Wisniewski v. Board of Ed. (p. 444)
· Facts: Student was suspended for 5 days after displaying AIM Icon that said “Kill Mr. Vandermolen” who was his teacher.
· Issue: Whether the student’s suspension for speech was a violation of First Amendment?
· Holding: Although speech was off school grounds, it created a foreseeable risk to a material and substantial disruption under Tinker.
o Many student was the message and could’ve cause disruption or even violence
3. Search and Seizure
N.J v. T.L.O.
· Facts: Student was suspected of smoking in girl’s bathroom. Principle searched her purse and found cigarettes, rolling papers, money and list of student customers.
· Issue: Did the Principal have reasonable suspicion to search her purse?

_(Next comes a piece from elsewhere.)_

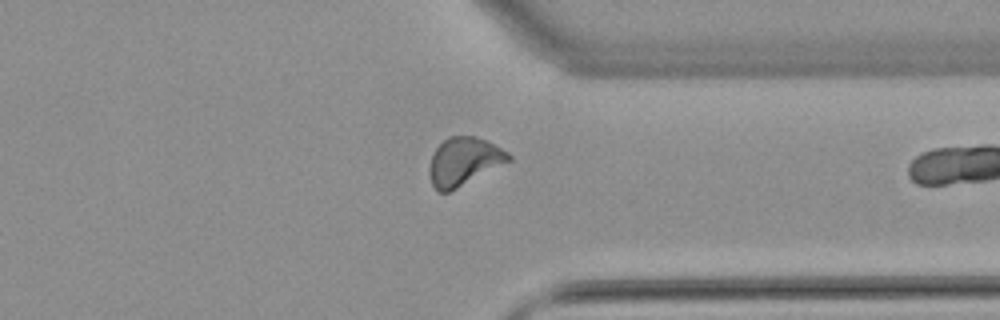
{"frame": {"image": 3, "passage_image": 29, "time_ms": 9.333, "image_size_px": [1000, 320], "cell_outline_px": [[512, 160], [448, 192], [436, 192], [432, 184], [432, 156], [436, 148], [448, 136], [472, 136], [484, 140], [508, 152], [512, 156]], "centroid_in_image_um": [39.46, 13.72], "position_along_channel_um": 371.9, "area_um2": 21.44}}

· Holding: Searches by school officials only require reasonable suspicion.
o Search must be: (1) reasonable at its inception and (2) reasonable in its scope
1. Constitutional Rights
Free Speech Rights of Teachers:
· If speech is made pursuant to official duty, there is no First Amendment protection (Garcetti v. Ceballos)
· If speech made is not on a matter of public concern, there is no First Amendment protection (Pickering / Connick v. Meyers)

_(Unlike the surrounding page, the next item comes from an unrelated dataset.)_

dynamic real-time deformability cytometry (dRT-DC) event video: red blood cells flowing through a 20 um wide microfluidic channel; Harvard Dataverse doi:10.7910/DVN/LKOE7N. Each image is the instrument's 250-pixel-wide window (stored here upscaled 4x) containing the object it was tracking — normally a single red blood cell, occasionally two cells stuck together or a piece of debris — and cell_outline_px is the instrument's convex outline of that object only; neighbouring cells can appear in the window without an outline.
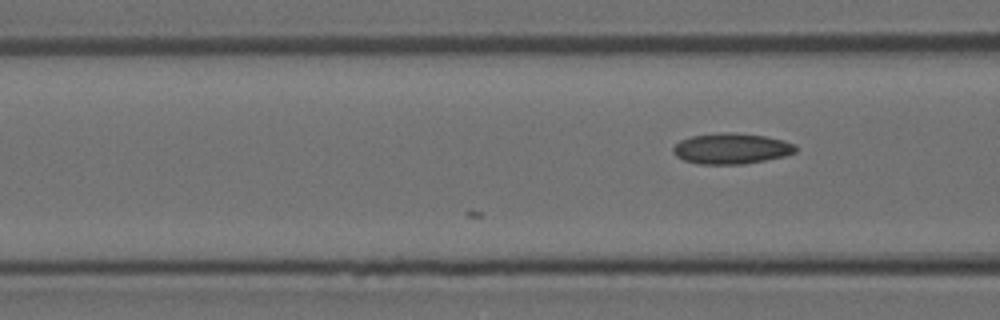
{"species": "Egyptian fruit bat (a non-hibernating species)", "species_latin": "Rousettus aegyptiacus", "temperature_condition": "room temperature", "stored_images_in_passage": 4, "camera_frame_rate_fps": 3000, "um_per_image_px": 0.085, "animal": {"sex": "female"}, "frame": {"image": 1, "passage_image": 4, "time_ms": 1.0, "image_size_px": [1000, 320], "cell_outline_px": [[796, 152], [784, 156], [744, 164], [696, 164], [684, 160], [676, 156], [672, 152], [672, 148], [680, 140], [692, 136], [720, 132], [736, 132], [764, 136], [784, 140], [796, 144]], "centroid_in_image_um": [62.16, 12.62], "position_along_channel_um": 104.4, "area_um2": 22.08}}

· If speech made IS on a matter of public concern, it is protected.
o Court must balance the employee’s free speech interest against employer’s interest.
o If employee’s interests win, and there was adverse action taken against employee, must ask whether same action would have taken place anyway, absent the protected speech.
Privacy Rights of Teachers:
· The right to privacy is a fundamental right, HOWEVER, teachers have a lowered expectation of privacy in the school setting.
o Court must balance the teacher’s privacy interest against the public interest (Knox / Daury)
Pickering v. Board of Ed. (p. 813)
· Facts: Teacher wrote a letter to the local newspaper essentially attacking the how the school board handled the issue of raising taxes and fund allocation, and was subsequently fired.
· Issue: Whether teacher’s rights were violated?
· Holding: Teachers have a constitutional right to speak freely on matters of public concern.
o Teacher’s speech was protected so long as it was not with falsity or a reckless disregard for the truth.